Biochemical markers could be useful in making therapeutic decisions because, in general, the higher the bone remodeling and bone loss rates^[27,28] the greater the concentration of bone biochemical markers in blood or urine. This relationship appears to be continuous, with increasing levels of bone biochemical markers associated with progressively greater risk of rapid bone loss. Women generally lose about 1%-2% of their bone per year during and after menopause. However, nearly a third of postmenopausal women lose bone at a faster rate (3%-4% per year).^[27,28,29] Bone biochemical markers may detect these patients who are considered 'high bone turnover' patients who, are also most likely to respond to an osteoporosis therapy.^[28,29] A high turnover rate is detrimental to bone quality as explained above. In addition, a high bone turnover rate can reduce bone strength because old bone that has undergone more complete secondary mineralization is replaced by younger bone that has undergone primary, but less complete secondary, mineralization.^[12] The foregoing suggest that a higher rate of excretion of bone biochemical markers indicates a high bone turnover state, which is detrimental to bone strength thus bone markers may be potentially useful in identifying patients with increased risk of fracture.^[30]
At present BMD measurement is the best surrogate clinical marker of fracture risk, however, change in BMD during therapy is a poor predictor of fracture risk.^[7,8,10,11] The reduction in fracture risk explained by the observed changes in BMD by alendronate (6%-7% increase in BMD in the Fracture Intervention Trial),^[31] residronate (5%-6% increase in BMD in the Vertebral Efficacy With Residronate Therapy Study),^[32] raloxifene (2% increase in BMD in the Multiple Outcome of Raloxifene Evaluation study),^[33] and calcitonin (1.2% increase in BMD in the PROOF study)^[34] therapy is approximately 16%, 4%, 28%, and 8% respectively, indicating other factors contribute to bone strength and change with treatment. Several recent studies have shown^{[13,14,35,36]} that decreases in bone biochemical markers can account for 40%-70% of the observed anti-fracture efficacy.
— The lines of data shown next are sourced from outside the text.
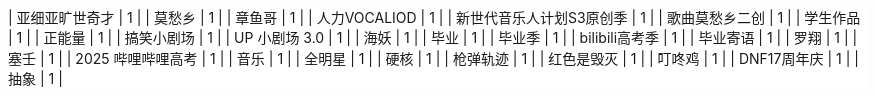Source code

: | 亚细亚旷世奇才 | 1 |
| 莫愁乡 | 1 |
| 章鱼哥 | 1 |
| 人力VOCALIOD | 1 |
| 新世代音乐人计划S3原创季 | 1 |
| 歌曲莫愁乡二创 | 1 |
| 学生作品 | 1 |
| 正能量 | 1 |
| 搞笑小剧场 | 1 |
| UP 小剧场 3.0 | 1 |
| 海妖 | 1 |
| 毕业 | 1 |
| 毕业季 | 1 |
| bilibili高考季 | 1 |
| 毕业寄语 | 1 |
| 罗翔 | 1 |
| 塞壬 | 1 |
| 2025 哔哩哔哩高考 | 1 |
| 音乐 | 1 |
| 全明星 | 1 |
| 硬核 | 1 |
| 枪弹轨迹 | 1 |
| 红色是毁灭 | 1 |
| 叮咚鸡 | 1 |
| DNF17周年庆 | 1 |
| 抽象 | 1 |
Data are beginning to accrue suggesting that changes in bone biochemical markers during treatment of osteoporosis patients can predict subsequent reductions in fracture risk^[13,14] independent of bone density by mechanisms that explain improvement in bone strength.^[37]
In the management of osteoporosis, changes in bone density generally can only be seen, on average, following about 2 years of treatment, whereas biochemical markers can provide dynamic information on the effectiveness of therapeutic agents within 3-6 months.^[38,39] Importantly, currently available osteoporosis therapies such as bisphosphonates, estrogens, SERMS, and calcitonins, act by reducing bone biochemical markers, thereby reducing the bone marker levels; hence, markers are useful in assessing efficacy of therapy.
Since November 2002, Medicare reimburses for several bone marker tests for both men and women.^[40]

In this article we review the potential utility of bone markers with respect to four general topics. (1) Why use bone markers in clinical practice? (2) Who should be tested? (3) How does one use bone markers in the therapeutic management of osteoporosis? (4) The use of a clinical algorithm regarding use of bone markers in the management of osteoporosis. As we discuss the value of bone markers in the management of osteoporosis, it should be noted that none of the markers are diagnostic for any particular bone disease nor are markers substitutes for BMD measurement. Furthermore, there are no prospective studies showing that the use of markers improves outcomes, such as fracture rate, morbidity, or mortality. Nevertheless, there is evidence that markers provide different information than bone density and their measurement can complement BMD to individualize patient management.